Murphy's Technical Bear Strategy

02/21/2003 12:00 am EST

Focus:

John Murphy

Head Market Analyst, Stockcharts.com

John Murphy has been a leading technician for some 30 years, including seven as the technical analysis on CNBC. He is also the recipient of the 2002 Market Technicians Association Annual Award. In addition to his money management operations, he now features his technical work on the online site, stockchart.com, as well as murphymorris.com . Here, he explains his strategy in bearish periods.

"We show a red 200-day moving average on our daily charts and a (blue) 50-day average. While the 200-day line is used to determine the major market trend, the 50-day line is used more for trading (timing) purposes. The Dow closed decisively below its blue 50-day line on January 21 at 8442. That's over 500 points above today's price. We've been on the defensive ever since. It's a simple timing tool, but it works. The chart below shows the Nasdaq with a simple 50-day average for the past year. It's pretty clear that a 'buy and hold' strategy didn't work. The simple technique of selling under the 50-day average wasn't perfect, but it saved an awful lot of money.

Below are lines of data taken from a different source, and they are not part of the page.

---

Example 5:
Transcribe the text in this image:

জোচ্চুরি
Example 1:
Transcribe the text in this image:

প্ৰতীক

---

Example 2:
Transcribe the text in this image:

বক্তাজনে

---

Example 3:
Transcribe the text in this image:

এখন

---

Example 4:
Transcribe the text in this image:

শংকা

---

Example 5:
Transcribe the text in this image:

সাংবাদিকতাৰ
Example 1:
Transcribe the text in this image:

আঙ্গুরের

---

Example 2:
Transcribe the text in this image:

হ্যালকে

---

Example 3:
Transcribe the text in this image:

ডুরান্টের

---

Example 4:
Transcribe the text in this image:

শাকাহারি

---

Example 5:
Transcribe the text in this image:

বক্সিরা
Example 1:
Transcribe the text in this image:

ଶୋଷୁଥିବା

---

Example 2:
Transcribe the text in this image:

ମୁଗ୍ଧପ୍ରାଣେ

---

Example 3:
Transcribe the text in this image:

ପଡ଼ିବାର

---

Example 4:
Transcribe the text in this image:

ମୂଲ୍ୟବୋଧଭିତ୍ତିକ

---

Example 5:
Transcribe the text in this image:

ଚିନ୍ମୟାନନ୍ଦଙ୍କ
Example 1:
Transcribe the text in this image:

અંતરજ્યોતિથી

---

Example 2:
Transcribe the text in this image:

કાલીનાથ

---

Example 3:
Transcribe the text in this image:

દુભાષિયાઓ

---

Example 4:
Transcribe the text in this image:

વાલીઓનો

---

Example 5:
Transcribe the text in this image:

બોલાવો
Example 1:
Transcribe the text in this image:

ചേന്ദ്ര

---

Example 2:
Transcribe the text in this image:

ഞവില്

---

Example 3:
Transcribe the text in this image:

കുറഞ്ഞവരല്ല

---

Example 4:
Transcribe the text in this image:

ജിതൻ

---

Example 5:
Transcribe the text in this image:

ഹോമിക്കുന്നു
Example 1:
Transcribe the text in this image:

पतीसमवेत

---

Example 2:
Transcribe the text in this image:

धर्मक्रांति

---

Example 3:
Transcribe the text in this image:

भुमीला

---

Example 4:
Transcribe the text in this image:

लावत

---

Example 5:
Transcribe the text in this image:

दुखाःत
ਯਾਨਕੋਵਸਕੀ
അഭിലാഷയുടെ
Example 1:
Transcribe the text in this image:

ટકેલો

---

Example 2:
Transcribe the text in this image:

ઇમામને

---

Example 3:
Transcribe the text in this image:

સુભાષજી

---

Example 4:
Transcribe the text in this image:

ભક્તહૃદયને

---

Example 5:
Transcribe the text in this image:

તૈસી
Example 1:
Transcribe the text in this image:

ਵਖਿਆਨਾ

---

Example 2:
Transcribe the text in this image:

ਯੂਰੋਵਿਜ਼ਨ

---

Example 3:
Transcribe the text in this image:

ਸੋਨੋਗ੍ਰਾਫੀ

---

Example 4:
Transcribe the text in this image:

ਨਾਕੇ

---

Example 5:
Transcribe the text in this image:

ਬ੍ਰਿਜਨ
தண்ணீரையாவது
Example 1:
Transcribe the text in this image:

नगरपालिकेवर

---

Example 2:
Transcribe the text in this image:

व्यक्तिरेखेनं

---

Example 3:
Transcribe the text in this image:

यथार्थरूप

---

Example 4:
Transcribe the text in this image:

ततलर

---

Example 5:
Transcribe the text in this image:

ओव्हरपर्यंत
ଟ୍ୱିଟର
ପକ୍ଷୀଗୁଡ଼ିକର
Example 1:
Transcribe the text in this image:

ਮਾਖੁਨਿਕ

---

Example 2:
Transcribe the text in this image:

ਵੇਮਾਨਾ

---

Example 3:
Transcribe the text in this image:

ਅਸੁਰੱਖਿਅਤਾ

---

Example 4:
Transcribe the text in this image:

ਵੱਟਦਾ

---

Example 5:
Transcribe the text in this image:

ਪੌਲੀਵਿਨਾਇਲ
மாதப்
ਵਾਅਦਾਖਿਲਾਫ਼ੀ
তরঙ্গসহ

"They say you can't time the market. Not according to our statistics. In the 30 years from 1972 to 2002 a 'buy and hold' strategy reaped a gain of +1,105% in the NASDAQ. A simple timing strategy of selling whenever the Nasdaq fell under its 50-day average (and re-entering when it rose back above it) reaped a profit of 13,794%. In the ten years from 1993 to 2002, a 'buy and hold' strategy yielded a NASDAQ profit of 93%. By utilizing the 'sell discipline' of the 50-day average, that NASDAQ profit jumped to 280%. That's why we keep such a close eye on it. It's proven very useful lately.

"At MurphyMorris Money Management, we often use a 'short fund' to protect existing long positions in our managed accounts. Since December, we've owned the ProFunds Short Small Cap Investment Fund (SHPIX ). The fund crossed over its 50-day average in mid-January. At the moment, about half of our invested capital is 'short' the market and the other half is 'long'. In other words, we're in a neutral posture. While it hasn't made us much money so far this year, it has kept us from losing any. We're content with that. There are times to make money--and times to keep it.

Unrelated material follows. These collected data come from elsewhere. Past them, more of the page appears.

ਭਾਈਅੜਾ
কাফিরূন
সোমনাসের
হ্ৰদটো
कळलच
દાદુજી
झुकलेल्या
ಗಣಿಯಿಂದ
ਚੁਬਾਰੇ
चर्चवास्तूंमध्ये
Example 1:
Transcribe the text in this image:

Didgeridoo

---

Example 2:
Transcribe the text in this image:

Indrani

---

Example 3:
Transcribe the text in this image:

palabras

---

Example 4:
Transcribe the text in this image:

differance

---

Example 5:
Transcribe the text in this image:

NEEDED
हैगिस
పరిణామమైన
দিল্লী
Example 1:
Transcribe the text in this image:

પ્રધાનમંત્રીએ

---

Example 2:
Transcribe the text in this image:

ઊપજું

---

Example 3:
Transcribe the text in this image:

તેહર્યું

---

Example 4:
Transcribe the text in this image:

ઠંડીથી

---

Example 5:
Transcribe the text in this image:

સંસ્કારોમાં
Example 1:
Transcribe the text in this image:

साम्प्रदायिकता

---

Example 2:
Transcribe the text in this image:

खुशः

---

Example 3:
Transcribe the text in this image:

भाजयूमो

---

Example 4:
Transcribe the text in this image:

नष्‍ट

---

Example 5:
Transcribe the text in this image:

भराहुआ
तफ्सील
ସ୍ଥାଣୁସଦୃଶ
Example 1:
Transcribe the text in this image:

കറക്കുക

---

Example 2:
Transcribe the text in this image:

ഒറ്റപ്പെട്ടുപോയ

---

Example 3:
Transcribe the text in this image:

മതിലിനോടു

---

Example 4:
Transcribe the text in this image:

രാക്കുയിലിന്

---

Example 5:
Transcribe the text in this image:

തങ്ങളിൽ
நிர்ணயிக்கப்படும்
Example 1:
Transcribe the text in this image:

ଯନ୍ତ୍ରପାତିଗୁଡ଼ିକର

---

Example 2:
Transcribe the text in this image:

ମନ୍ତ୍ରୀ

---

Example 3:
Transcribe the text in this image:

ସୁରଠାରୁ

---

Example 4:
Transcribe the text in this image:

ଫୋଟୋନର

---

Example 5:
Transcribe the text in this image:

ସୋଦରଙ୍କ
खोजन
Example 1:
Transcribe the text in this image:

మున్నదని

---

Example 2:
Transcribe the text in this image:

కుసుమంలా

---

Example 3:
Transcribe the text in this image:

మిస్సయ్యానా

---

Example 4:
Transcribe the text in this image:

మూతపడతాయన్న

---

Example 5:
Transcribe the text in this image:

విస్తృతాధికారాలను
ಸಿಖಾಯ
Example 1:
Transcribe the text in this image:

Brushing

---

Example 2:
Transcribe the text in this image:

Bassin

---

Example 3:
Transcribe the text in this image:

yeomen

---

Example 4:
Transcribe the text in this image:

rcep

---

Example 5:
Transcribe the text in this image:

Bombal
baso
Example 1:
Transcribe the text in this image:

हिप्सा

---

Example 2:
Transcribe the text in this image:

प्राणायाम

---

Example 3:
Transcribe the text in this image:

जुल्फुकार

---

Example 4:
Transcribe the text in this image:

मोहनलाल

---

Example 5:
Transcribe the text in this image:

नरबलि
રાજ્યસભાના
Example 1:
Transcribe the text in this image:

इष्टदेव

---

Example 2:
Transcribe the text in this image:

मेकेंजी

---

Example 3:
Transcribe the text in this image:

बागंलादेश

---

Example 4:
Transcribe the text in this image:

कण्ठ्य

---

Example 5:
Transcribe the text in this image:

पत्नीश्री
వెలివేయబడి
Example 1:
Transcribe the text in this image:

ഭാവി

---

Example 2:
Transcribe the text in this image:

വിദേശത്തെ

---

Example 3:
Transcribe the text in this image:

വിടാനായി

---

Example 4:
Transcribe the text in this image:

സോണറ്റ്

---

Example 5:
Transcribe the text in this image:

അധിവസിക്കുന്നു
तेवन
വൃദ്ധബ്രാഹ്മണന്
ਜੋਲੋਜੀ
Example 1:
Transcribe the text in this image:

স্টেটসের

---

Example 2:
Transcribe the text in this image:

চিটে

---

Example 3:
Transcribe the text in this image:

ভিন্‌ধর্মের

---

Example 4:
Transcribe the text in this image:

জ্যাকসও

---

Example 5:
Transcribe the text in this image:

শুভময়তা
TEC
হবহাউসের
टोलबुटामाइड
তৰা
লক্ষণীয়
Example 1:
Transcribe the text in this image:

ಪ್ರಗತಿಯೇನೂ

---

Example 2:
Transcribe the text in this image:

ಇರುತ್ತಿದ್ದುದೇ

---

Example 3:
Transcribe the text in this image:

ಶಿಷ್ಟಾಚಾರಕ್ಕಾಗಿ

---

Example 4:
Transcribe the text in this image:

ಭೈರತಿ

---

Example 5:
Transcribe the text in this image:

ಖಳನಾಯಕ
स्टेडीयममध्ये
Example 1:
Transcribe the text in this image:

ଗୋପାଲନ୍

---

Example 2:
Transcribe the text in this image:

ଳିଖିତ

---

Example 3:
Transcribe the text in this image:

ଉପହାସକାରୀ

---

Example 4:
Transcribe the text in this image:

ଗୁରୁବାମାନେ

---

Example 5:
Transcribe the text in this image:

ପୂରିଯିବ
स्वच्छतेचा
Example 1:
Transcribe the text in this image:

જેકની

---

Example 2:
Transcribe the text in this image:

"We've been making the case recently that a generational asset allocation shift appears to be taking place out of paper assets (mainly stocks) into hard assets (commodities). Over the past 20 years, paper assets were clearly the place to be as commodities consistently underformed stocks. However, the CRB Index has been outperforming stocks since 1999 and, more importantly, the ratio has broken the 20-year down trendline. These long term shifts between asset classes tend to last for a long time. That's why we still believe that a good asset allocation play is to build up positions in hard assets (preferably during period of weakness). That can be done via sector mutual funds that emphasize commodity-related stocks or commodities themselves. The Oppenheimer Real Asset Fund (QRAAX ), which mimics the trend in the Goldman Sachs Commodity Index, is one way to participate in a bull market in commodities without actually buying the commodities. We also feel that any significant setback in gold and gold stocks would represent another buying opportunity."